I write these words at the start of a significant week in the history of the United States of America – the 250th anniversary of the signing of the Declaration of Independence, the birth of an independent nation called America. Over the years, I have discovered a great interest in reading about the moments and people that shaped the foundations of our nation. As I think about our national “birthday”, the thought I continue to return to is that what makes the celebration so special is that America represented a great experiment. Several of the ideas that would become the pillars of the American experience were, in their time, radical and risky. Perhaps chief among those ideas was the belief that America would be a land of religious liberty, a land where faith was not reinforced or required by the state and its laws. Even in the colonial era, this was not often the reality. Though several of the colonies were established in part by religious groups that had come to America to gain freedom from oppression in Europe, laws were passed by local and colonial legislators that required support of and/or loyalty to a particular denomination of faith, often times under pain of fines and imprisonment.

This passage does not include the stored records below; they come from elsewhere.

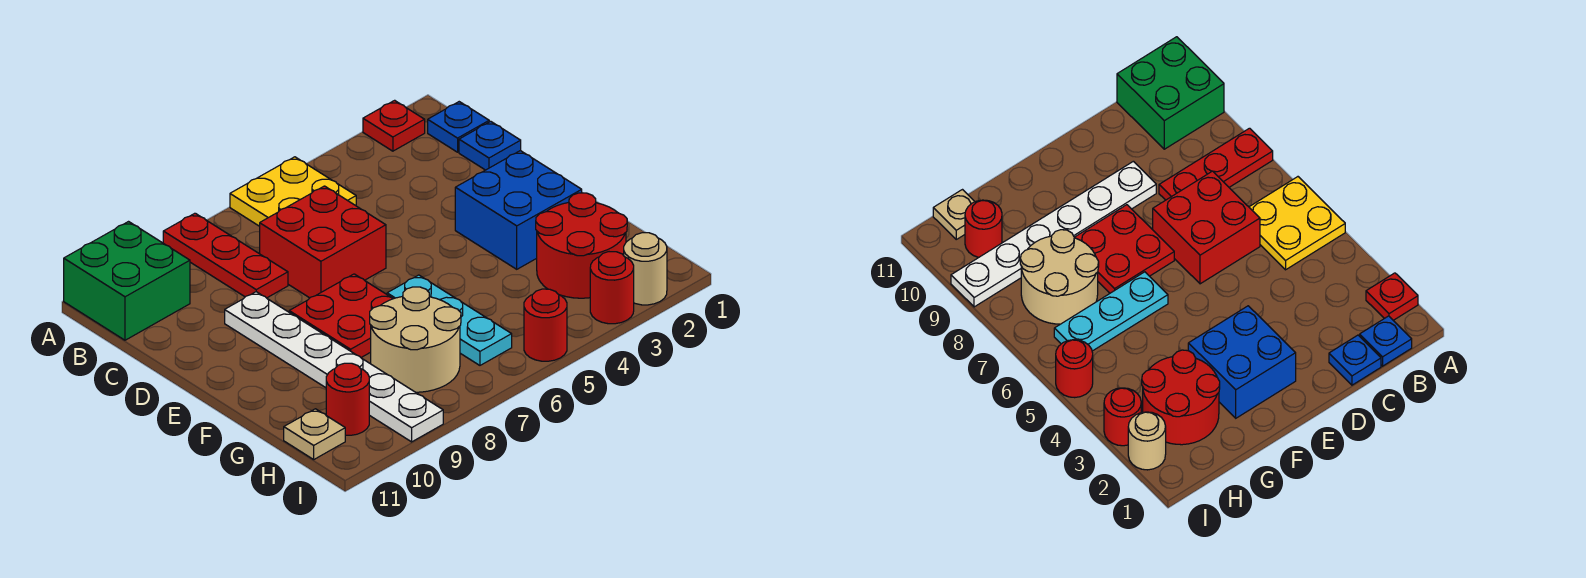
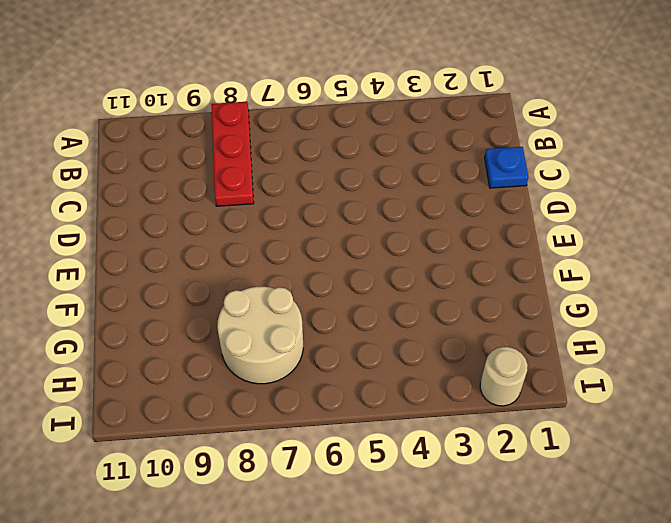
none -> red plate A2 level 1
none -> yellow plate A5:B6 level 1
none -> green brick A10:B11 level 1

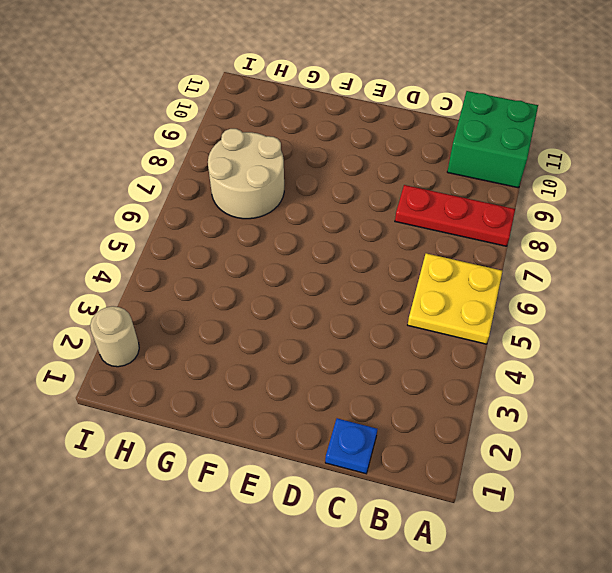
none -> red plate A2 level 1
none -> blue plate B1 level 1
none -> red brick C6:D7 level 1

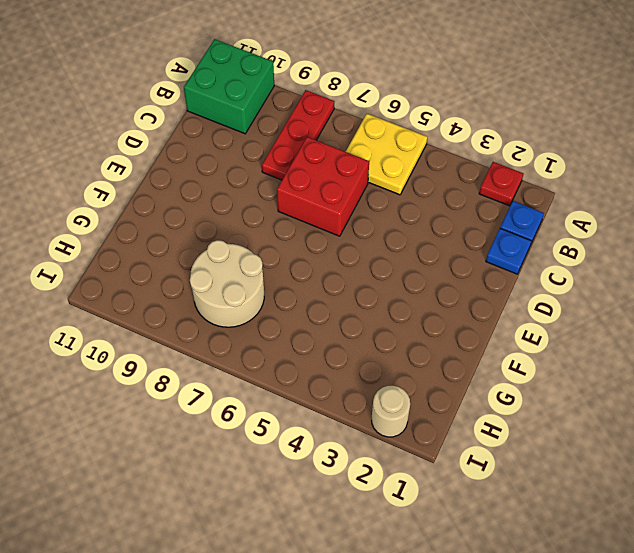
none -> white plate D9:I9 level 1
none -> blue brick E2:F3 level 1
none -> red plate E7:F8 level 1

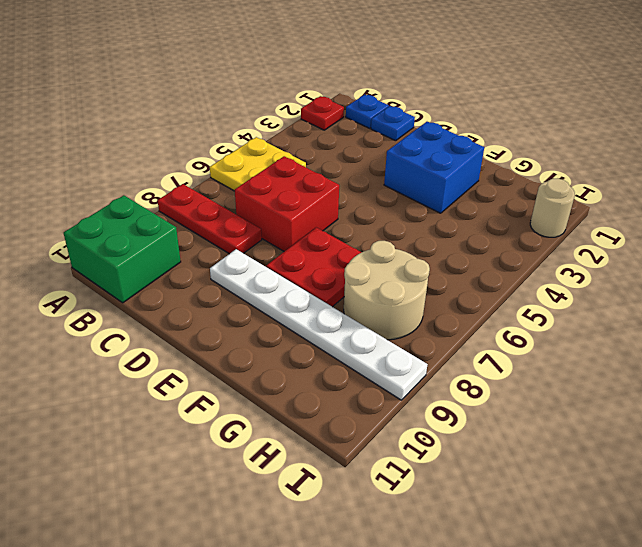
none -> cyan plate F6:H6 level 1
none -> red round brick G2:H3 level 1
none -> red round brick H10 level 1

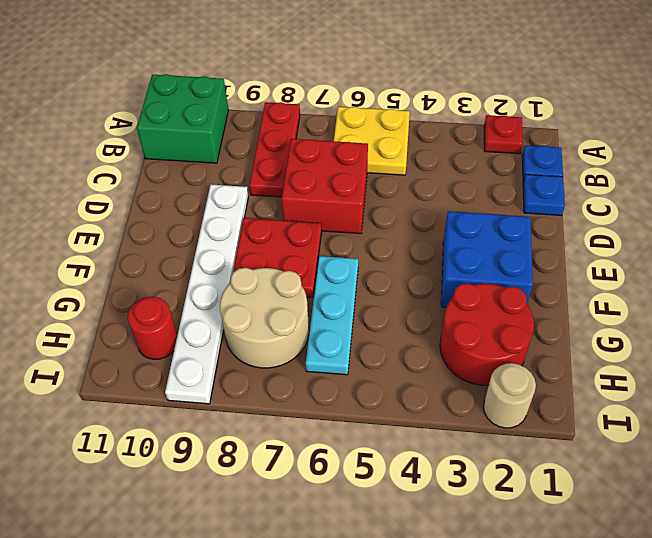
none -> tan plate H11 level 1
none -> red round brick I3 level 1
none -> red round brick I5 level 1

While certainly not the only voice, Baptists in America were among the loudest voices calling on the new nation that was being formed to reject tying together the forces of the state and the power of religion. Isaac Backus, a New England Baptist pastor, had witnessed the imprisonment of his mother and brother for falling behind on paying the state taxes that
supported the Congregational Church. When Massachusetts adopted a state constitution that would allow the state to apply a tax for the specific purpose of supporting Protestant ministers, Backus tried to try to convince the legislators and the people to remove the troublesome article, saying, “It asserts a right in the people of this State to make and execute laws about the worship of God, directly contrary to the truth which assures us
that we have but ONE LAWGIVER in such affairs.” Here in Virginia, John Leland, a traveling Baptist evangelist, made the case for full religious liberty, saying, “Every man must give an
account of himself to God, and therefore every man ought to be at liberty to serve God in a way that he can best reconcile to his conscience. … Government has no more to do with the religious opinions of men, than it has with the principles of mathematics. Let every man speak freely without fear, maintain the principles that he believes, worship according
to his own faith, either one God, three Gods, no God, or twenty Gods; and let government protect him in so doing.” Backus and Leland were just a few of the Baptist voices crying out for the new “land of the free” to be truly free in matters of faith.

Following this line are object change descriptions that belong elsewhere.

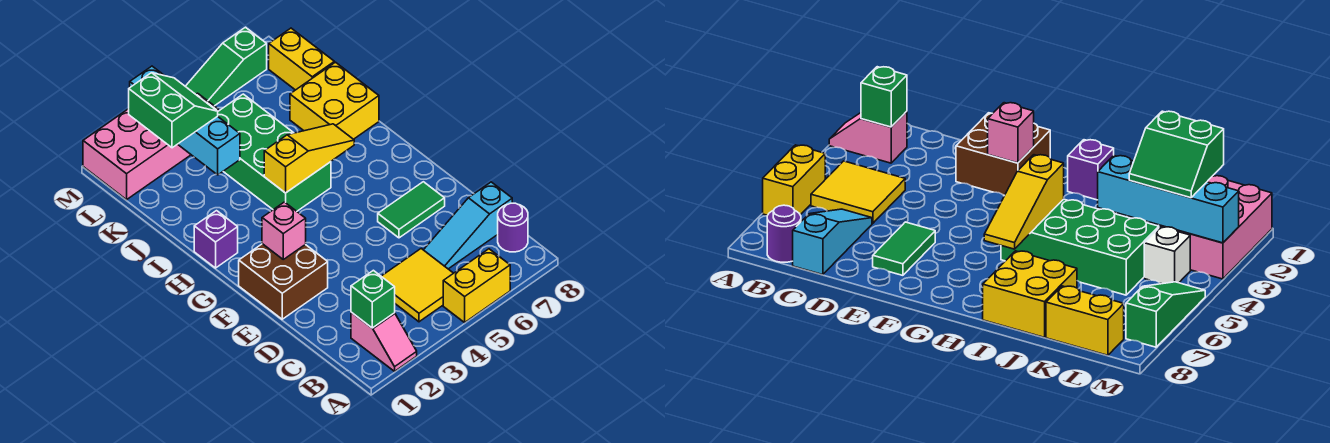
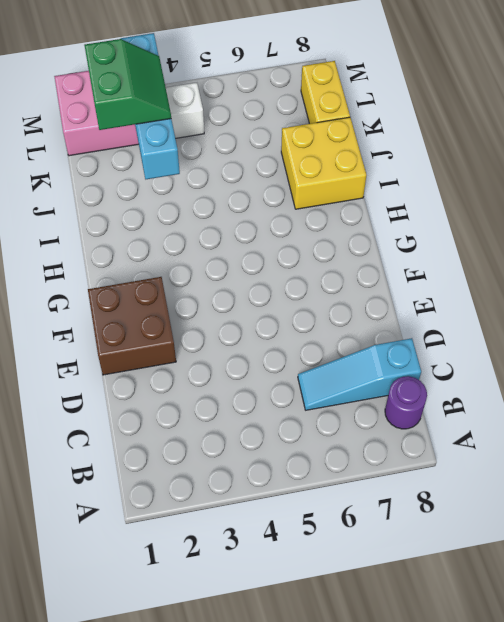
none -> pink slope A2:B2 level 1 top B
none -> yellow brick A5:A6 level 1
none -> yellow tile B4:C5 level 1

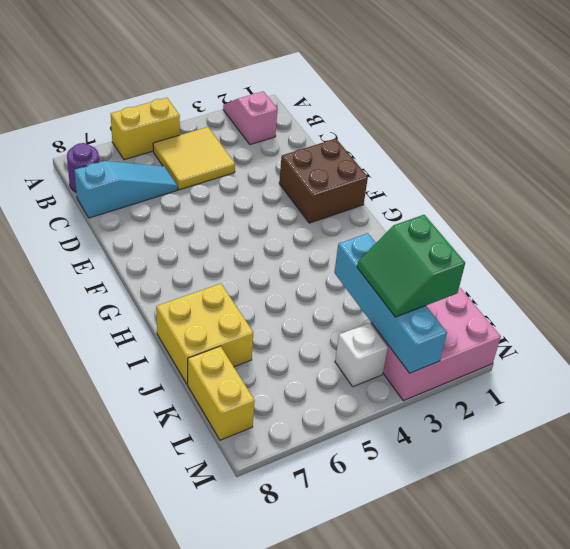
none -> green tile E6:E7 level 1
none -> purple brick H1 level 1
none -> green brick H4:K5 level 1

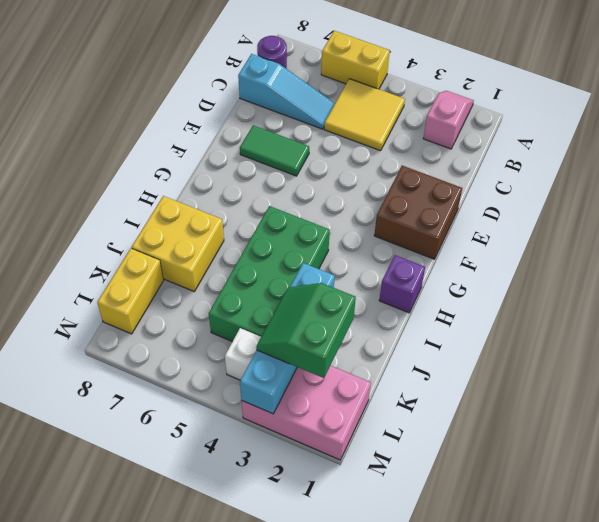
none -> green slope M5:M7 level 1 top 7
none -> green brick B2 level 2
none -> pink brick F2 level 2

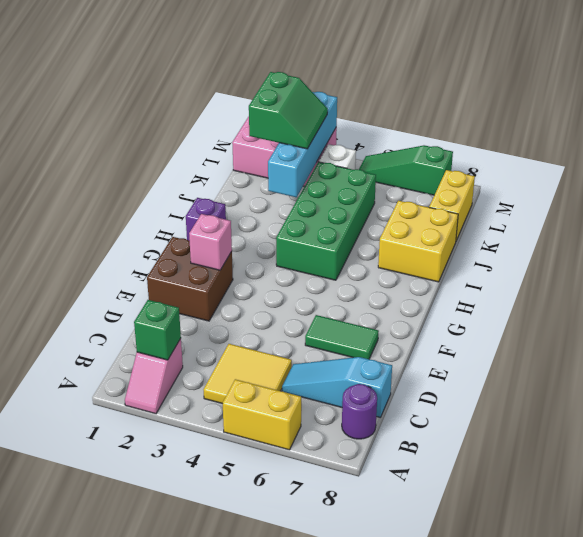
none -> yellow slope H4:H6 level 2 top 4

The freedom of religion that is part of the American experience was not necessarily self-evident, as our early history too often shows. What is truly fascinating is that often times these conversations and debates were not between people of faith and atheists, but, such as in the case of Isaac Backus and his family, between one group of Christians and another group of Christians. That is why I find it fascinating that, even as we celebrate our nation’s 250th birthday, I come across Christian leaders and speakers and influences who see fault in the separation of church and state now. Like many religious leaders in the time of Backus and Leland, they believe that Christianity cannot survive in America without state support. It seems there is still a need for the historical Baptist witness that reminds us that Christ did not announce His Kingdom through the decrees of the Roman emperor or the laws of the Herods. Instead, Christ fished with disciples and talked with women at wells and welcomed children and healed the sick and dined with tax collectors. Christ nurtured faith not through the powers of the state but the incarnation of love and grace and mercy and righteousness.

As our nation celebrates 250 years of freedom and independence, let us also celebrate the freedom we have in Christ Jesus to call upon the Lord and to respond to His saving work. Let us nurture the freedom within each soul to encounter the gospel and respond not by force of will but by the choice to love as they have been so loved. This is the heritage and history that defines us and the commission that calls us forward.